Senior curator O’Neil Lawrence acknowledged the problems, saying to me, “We know that it is an ugly baby … and that we birthed it.” However, the fault doesn’t lie with the curatorial team; it’s rooted in the politics compressed within the confines of the National Gallery, which are in turn inflected by the politics of the small island nation where I was born. In Jamaica the economic situation is even more desperate, more pressured than it has been in the US for almost a century. When my father left Jamaica in the 1960s, the unemployment rate in Kingston was almost 25%. Many people on the island still struggle to make a living, and in that context, cultural capital means a great deal. People contest each other for it.
Several people I spoke with, who asked not to be named given the delicacy of the situation, said that David Boxer, the National Gallery’s previous director, despised the direction Poupeye wanted to take the museum in, despite having trained her himself. Boxer allegedly stacked the board with his friends who are similarly disposed to leaving the legacy aspect of the biennial in place. I was informed that certain members of the board are actively working to make Poupeye leave her post. And so the organizers ended up with an exhibition in which some of the work by the permanently invited artists was terrible and brought down the worth of the whole show, but it was displayed alongside strong contributions by, for example, Margaret Chen, whose “Cross Section of a Curve” (2016), a sculpture of painted X-rays torqued as if caught in a tornado, cleverly evokes Louise Bourgeois.
The obvious question is: why is it this way? And the short answer is: Jamaica is highly political. It’s an island where status is recognized, guarded, and defended. Once, at a party in London, I was asked where I was born. I responded with the name “Half Way Tree,” a neighborhood in Kingston. I was then told that this area signified a certain set of politics: not the working-class scene of Spanish Town, where my mother lives, nor the more urbane environs of New Kingston, where my father’s family now lives — but somewhere in between. Yes, even far away from the island, my birthplace is bogged down by the politics of social status.
But then change happens unexpectedly. Over the weekend, David Boxer passed away after a long struggle with cancer. As sad as that is, it might also be an opportunity. Perhaps, over the next two years, enough people who are invested in the Jamaica Biennial can forge a peace about what they want the next one to do and be.

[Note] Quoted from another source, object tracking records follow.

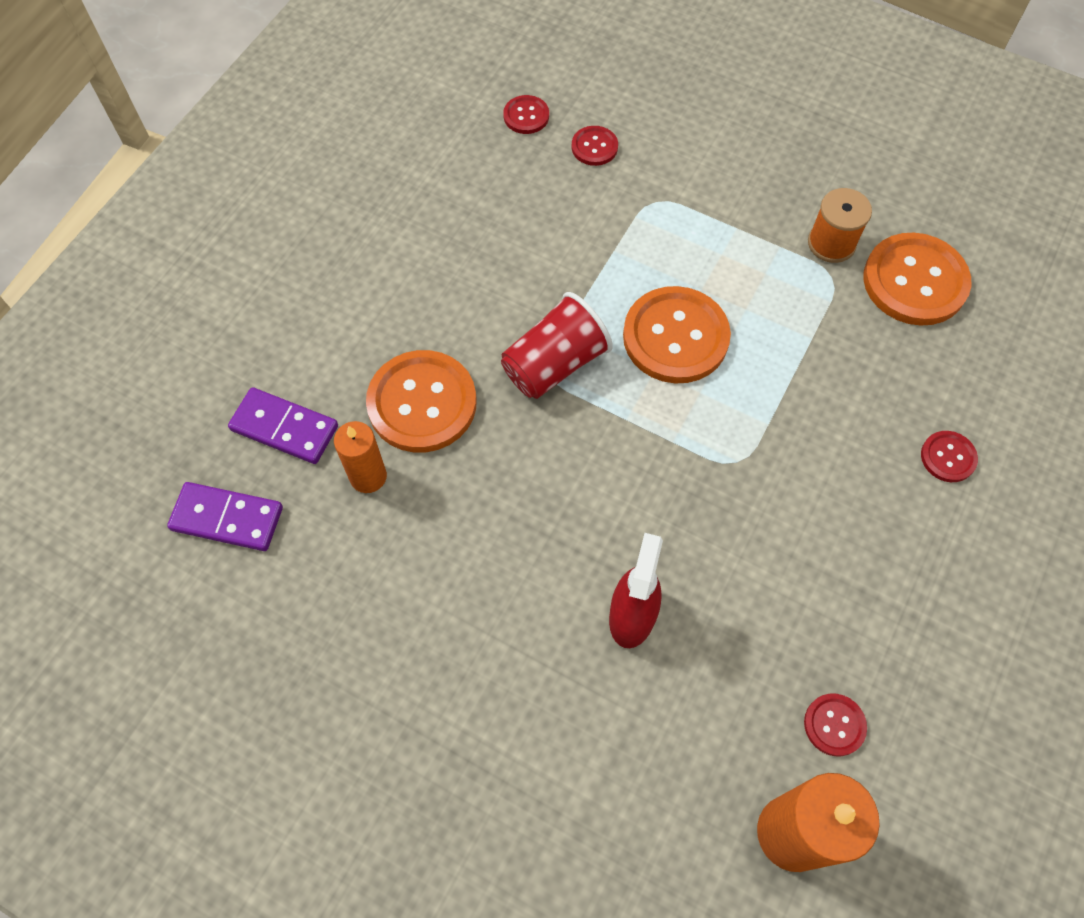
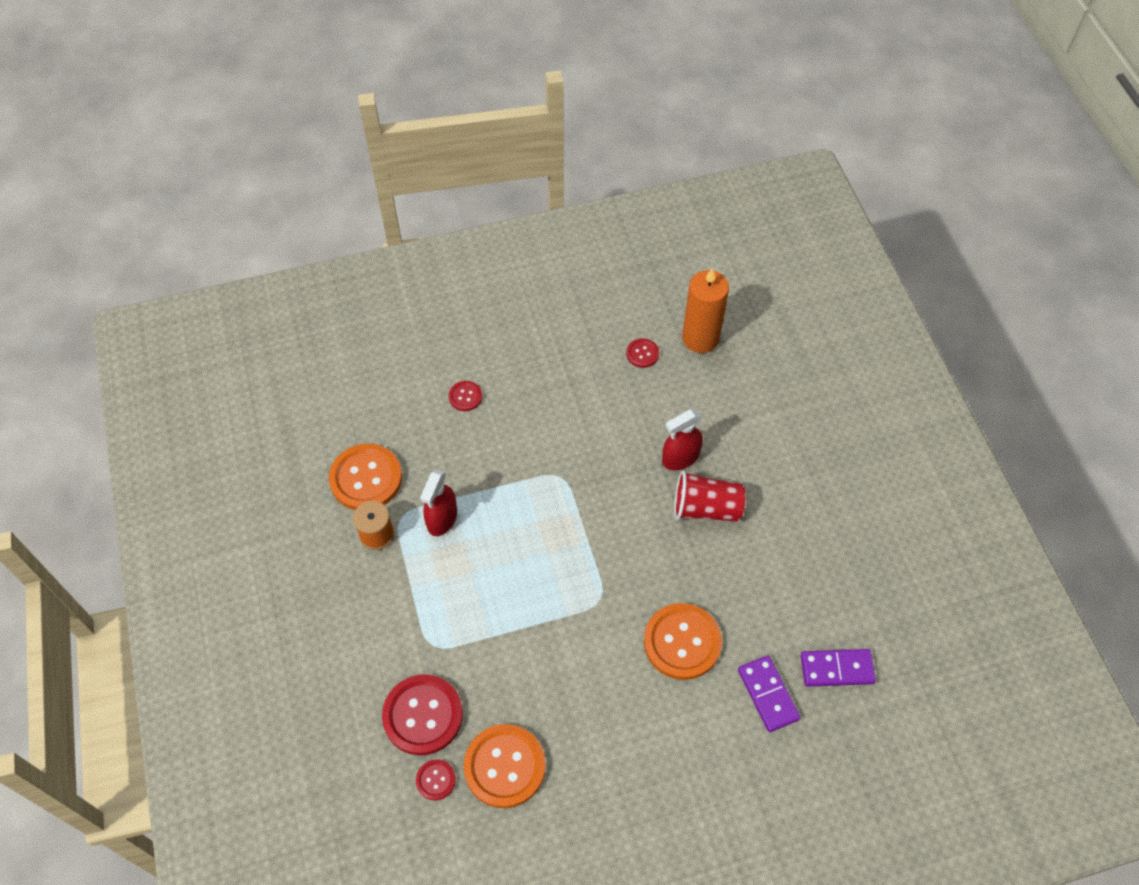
camera: 135 degrees left, 5 degrees down
purple domino [167,482,283,551] -> purple domino turned 60 degrees counterclockwise [801,649,876,687]
orange candle [334,421,387,493] -> none
red cup [501,292,613,399] -> red cup moved to [674,470,746,522]
red button [572,126,618,166] -> red button [382,674,463,755], size x2.06
orange button [623,286,731,383] -> orange button moved to [463,724,546,808]
none -> red spray bottle [420,469,457,536]

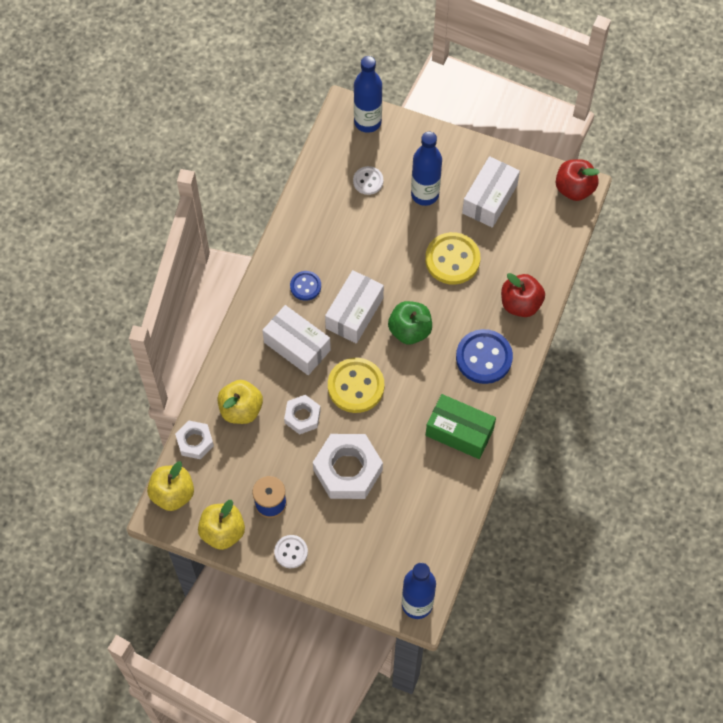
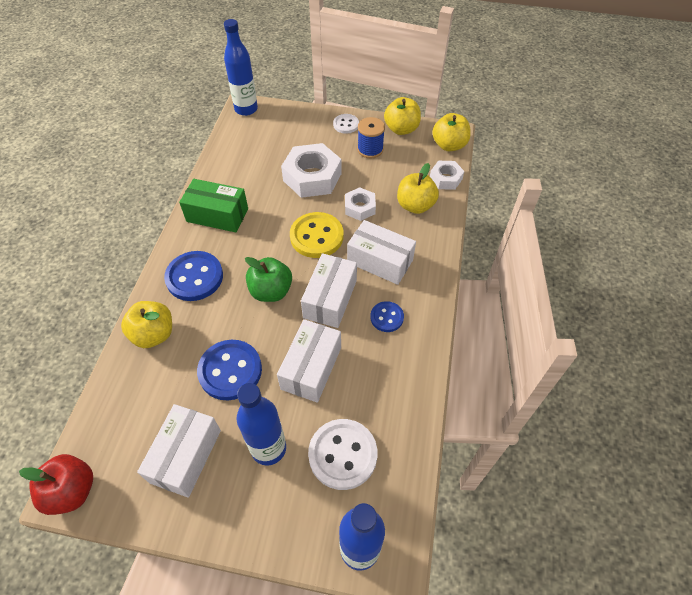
camera: 170 degrees right, 10 degrees down
white button [353,166,383,195] -> white button [308,419,378,490], size x1.77
yellow button [425,232,480,285] -> blue button [197,340,262,400]
red apple [501,273,545,317] -> yellow apple [121,301,172,348]
none -> white box [277,319,341,403]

The Jamaica Biennial 2017 took place at the National Gallery of Jamaica (12 Ocean Blvd, Block C, Kingston), the National Gallery West (Montego Bay Cultural Centre, Sam Sharpe Square, Montego Bay), and Devon House (Hope Road, Kingston) from February 24 through May 28.
Editor’s note: The author’s travel and lodgings were paid for by the Jamaican Ministry of Culture, Gender, Entertainment, and Sport.